Pending approval from shareholders and the competition regulator, the deal should be completed by mid-2017.
Does the merger make for positive punter changes, or more false promises?
Astute punters may hold off rejoicing about the prospective merger, given betting company’s inability to cater to what they want, but the deal means the almost mythical national betting pool could be around the corner.
Tabcorp chairman Paula Dwyer alluded to a national pool in the company’s announcement of the deal.
“Combining our two complementary businesses will give us a national footprint and could create a pathway to larger wagering pools,” Dwyer said.
“We are excited by this opportunity, which we believe will deliver an enhanced wagering experience for our customers and, in turn, will generate stronger returns to the Australian racing industry.”
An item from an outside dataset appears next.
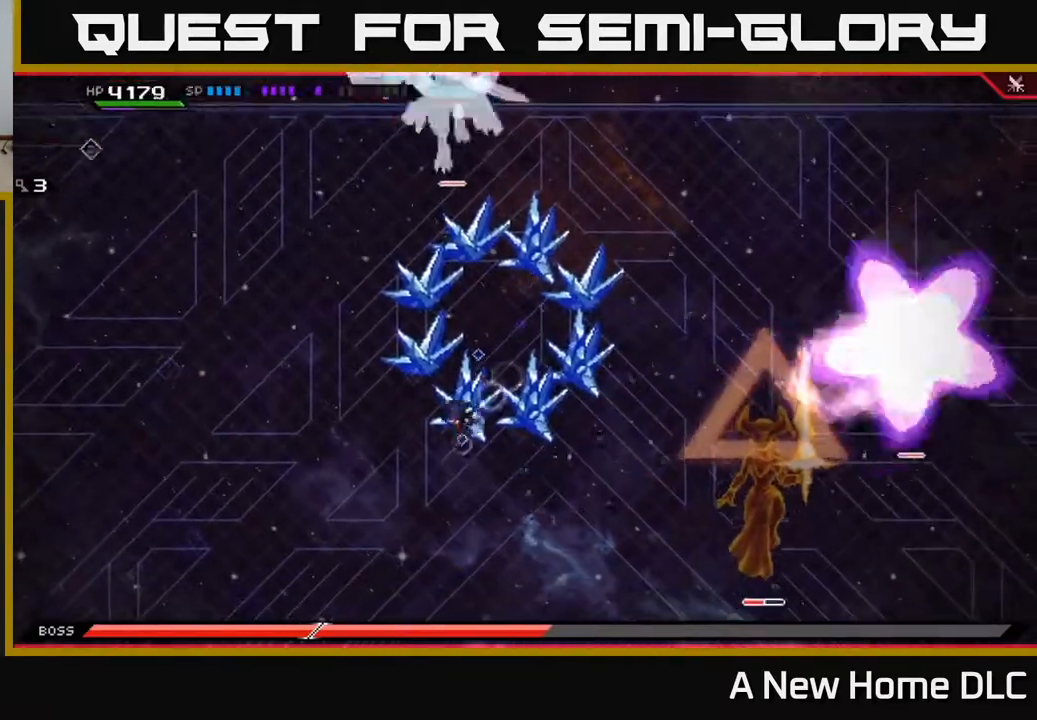
{"buttons": [], "left_stick": "down-right", "right_stick": "center", "events": [[17, "left_stick", "down"], [67, "DPAD_UP", "up"], [433, "left_stick", "down-right"]]}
As it stands, the Western Australian tote pool would be the only remaining TAB outside of the mega-company’s control, given Tabcorp currently runs the Victorian and NSW TABs while Tatts operates the Queensland, South Australian, Tasmanian, ACT and Northern Territory incarnations.
The WA government currently owns the TAB license in the state but the incumbent government has indicated their willingness to sell, which if acquired would give the new company an Australian monopoly.
When these announcements are made it is easy to get excited as a punter who could likely benefit from such a deal, which would mean customers are not stiffed by a state getting a much higher dividend – the bane of every punter’s existence.
The merger to us calls for cautious optimism, but if a national tote pool comes into play punters have every reason to be jumping for joy.